Copy of Rudolph Giuliani's letter to Volodymyr Zelenskyy, sent on May 10, 2019. The text of the letter was also sent to Arsen Avakov, Minister of Internal Affairs of Ukraine. Photo: U.S. House Permanent Select Committee on Intelligence.

The leaked documents contain a number of text messages between Parnas and Robert Hyde, a Republican candidate for Congress who was not previously mentioned in the context of Trump's impeachment. According to reports, Hyde organized around-the-clock (possibly phone and computer) monitoring of the U.S. Ambassador to Ukraine, Marie Yovanovitch, when she was still in Kyiv. He repeatedly referred to her using obscene language.

Part of correspondence between Lev Parnas and Robert Hyde. Photo: U.S. House Permanent Select Committee on Intelligence

Copies of Parnas’ text messages indicate that he maintained contact with many participants in the Trump impeachment story. Apart from Giuliani, he corresponded with Ivan Bakanov, the head of the Security Service of Ukraine; ex-prosecutors general of Ukraine Viktor Shokin and Yuriy Lutsenko; Minister of Internal Affairs of Ukraine Arsen Avakov; Zelenskyy's aide Andriy Yermak; and oligarch Ihor Kolomoisky.

READ MORE: How Ukrainian Prosecutors Helped Trump Make Biden “Corrupt”

Through them, he sought to organize a meeting for Trump's personal lawyer with Zelenskyy.

Among other things, Lutsenko in his messages criticized Yovanovitch and called her a "fool." Parnas, in turn, assured Lutsenko that he was considered "the real hero of Ukraine" in the United States.

Screenshot of Lev Parnas’ correspondence with former Ukrainian PG Yuriy Lutsenko. Photo: U.S. House Permanent Select Committee on Intelligence

Parnas’ lawyer Joseph Bondy has already confirmed that his client is ready to testify in the Trump impeachment case.

It became known that the House Intelligence Committee investigating the impeachment of President Donald Trump received audio, video and photo material from an American businessman of Ukrainian descent, Parnas who is associated with Trump's personal lawyer Giuliani in late November 2019.

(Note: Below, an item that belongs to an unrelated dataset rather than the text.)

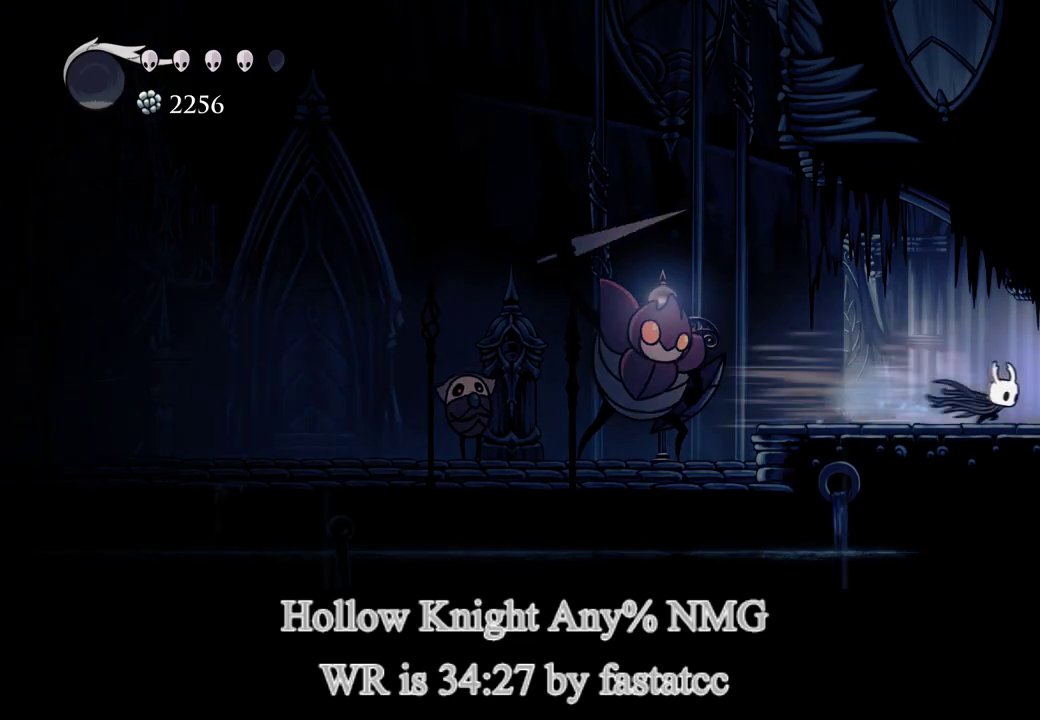
{"buttons": [], "left_stick": "center", "right_stick": "center", "button_events": []}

In early September 2019, a White House informant lodged a complaint with Congress alleging that Trump, during a conversation with President of Ukraine Zelenskyy in July 2019 allegedly demanded an investigation into the case of Burisma, whose board included Hunter Biden, the son of Trump’s rival in the 2020 election, Democrat Joe Biden.

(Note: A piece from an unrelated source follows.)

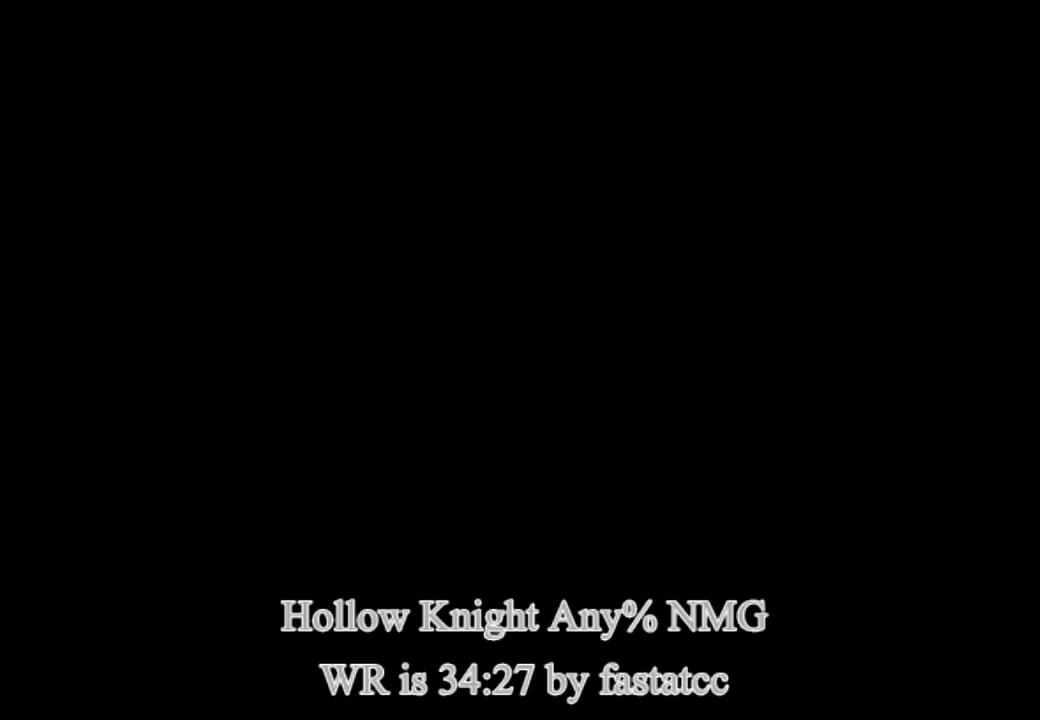
{"buttons": [], "left_stick": "center", "right_stick": "center", "button_events": []}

The Congress has begun investigations into possible attempts by Trump and his lawyer Giuliani, to push Ukrainian authorities.

On September 24, the House of Representatives launched Trump's impeachment procedure. Trump admitted that he had mentioned Biden during the interview with Zelenskyy, but said he did not put pressure on the President of Ukraine.

On September 25, the White House released a transcript of a July conversation between Trump and Zelenskyy wherein Trump asks Zelenskyy to "do him a favor" and "deal with the matter," to which Zelenskyy says that the next prosecutor general will be "100% his man."

On November 13-21, public hearings on the Trump impeachment proceeded with the House of Representatives.

On December 3, the Intelligence Committee released a report outlining two major allegations against the U.S. president: abuse of power and obstruction of Congress. Following this, the impeachment investigation was transferred to the House Judiciary Committee.

On December 13, the Judiciary Committee approved two articles of Trump's impeachment - abuse of power (by forcing Ukrainian authorities to conduct politically motivated investigations) and obstruction of Congress (by blocking Congressional impeachment proceedings).

Late on the evening of December 18, the lower house of the U.S. parliament, the House of Representatives, after more than 11 hours of deliberation, voted in favor of the impeachment of U.S. President Trump. Thus, he goes down in American history as only the third president to be impeached.

Now the question of the removal of the 45th president from the post should be considered by the U.S. Senate. But since the removal requires two-thirds of the vote and the Senate majority belongs to Republicans, Trump is likely to retain his seat.